Dimitris Avramopoulos

(Avramopoulos. Foto AP)

C’è un altro commissario – ormai ex – che si occupava di migrazioni e proviene da Nea Demokratia. Si chiama Dimitri Avramopoulos, era a palazzo Berlaymont con Jean-Claude Juncker presidente, ed è finito nelle cronache nostrane soprattutto per la contesa con Luigi Di Maio. Dopo essere stato ministro del Turismo, di Salute, Esteri e Difesa in Grecia, e poi commissario in Ue, Avramopoulos ambiva a diventare l’inviato Ue nel Golfo, incarico per il quale circolava anche il nome di Di Maio. Pare che l’ex commissario sia stato a libro paga di Fight Impunity, l’organizzazione di Antonio Panzeri, dalla quale ha percepito 60mila euro per le sue prestazioni tra febbraio 2021 e 2022. Avramopoulos figurava nel board, e sostiene di aver ottenuto il via libera della Commissione Ue.
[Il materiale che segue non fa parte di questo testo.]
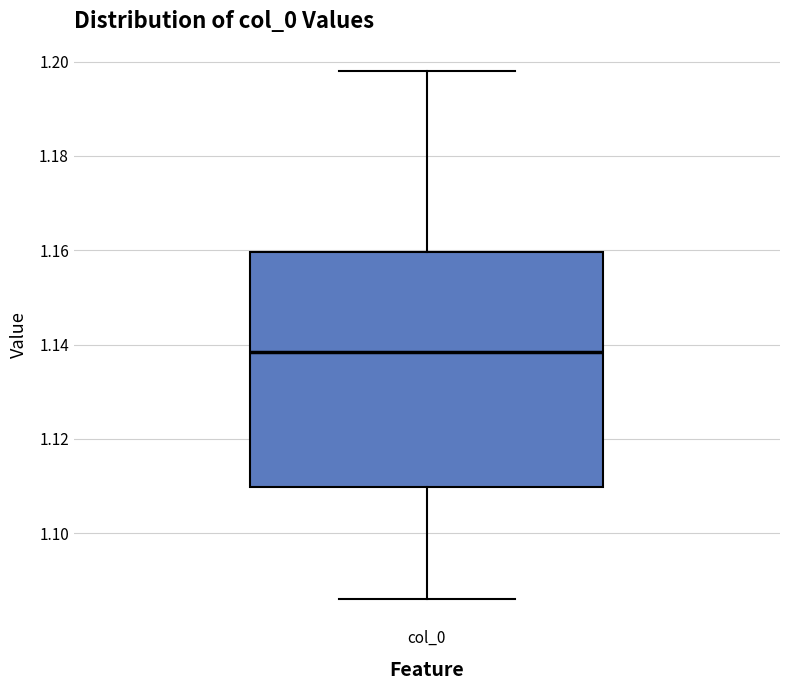

Read this box plot against the y-axis: the position of the median line, the range covered by the box, and the ends of both whiskers. The values are not printed on the chart, so give them approximately, as read against the axis.

median 1.138, box 1.110 to 1.160, whiskers 1.086 to 1.198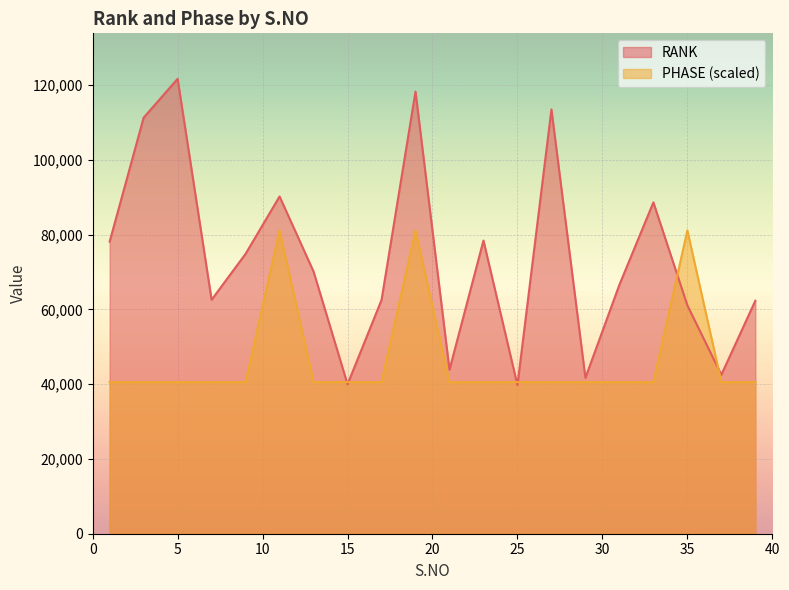

Between which two adjacent categories do RANK and PHASE first intersect?

13 and 15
I commissari sono tenuti a rispettare un periodo di raffreddamento durante il quale le loro attività sono sottoposte a scrutinio, e in generale devono sempre rispettare integrità e discrezione. Avramopoulos non avrebbe potuto utilizzare l’esperienza accumulata da commissario per cercare di condizionare le attività dei nuovi commissari, ma già prima che i due anni di cooling-off fossero terminati, ha incontrato l’attuale Commissione; non vi è certezza dei temi trattati con ben nove commissari. Quando la notizia è circolata, Avramopoulos ha gridato al complotto italiano per favorire Di Maio. Ma dopo qualche settimana è emerso l’opposto: dalle carte dell’inchiesta belga si trae l’idea che fosse Panzeri a premere per avere una persona a lui vicina nel ruolo di inviato Ue.

Tomasz Piotr Poręba

Quando i conservatori flirtavano con i sovranisti per costruire un gruppo comune, poi naufragato, l’eurodeputato polacco Tomasz Piotr Poręba era una delle figure del Pis da seguire per essere aggiornati in tempo reale. Non un soldato semplice, ma un vero megafono del partito di governo ultraconservatore polacco, questo europarlamentare è oggi oggetto di polemiche per un viaggio non dichiarato in Azerbaigian. Poręba risulta anche membro del friendship group Qatar-Europarlamento.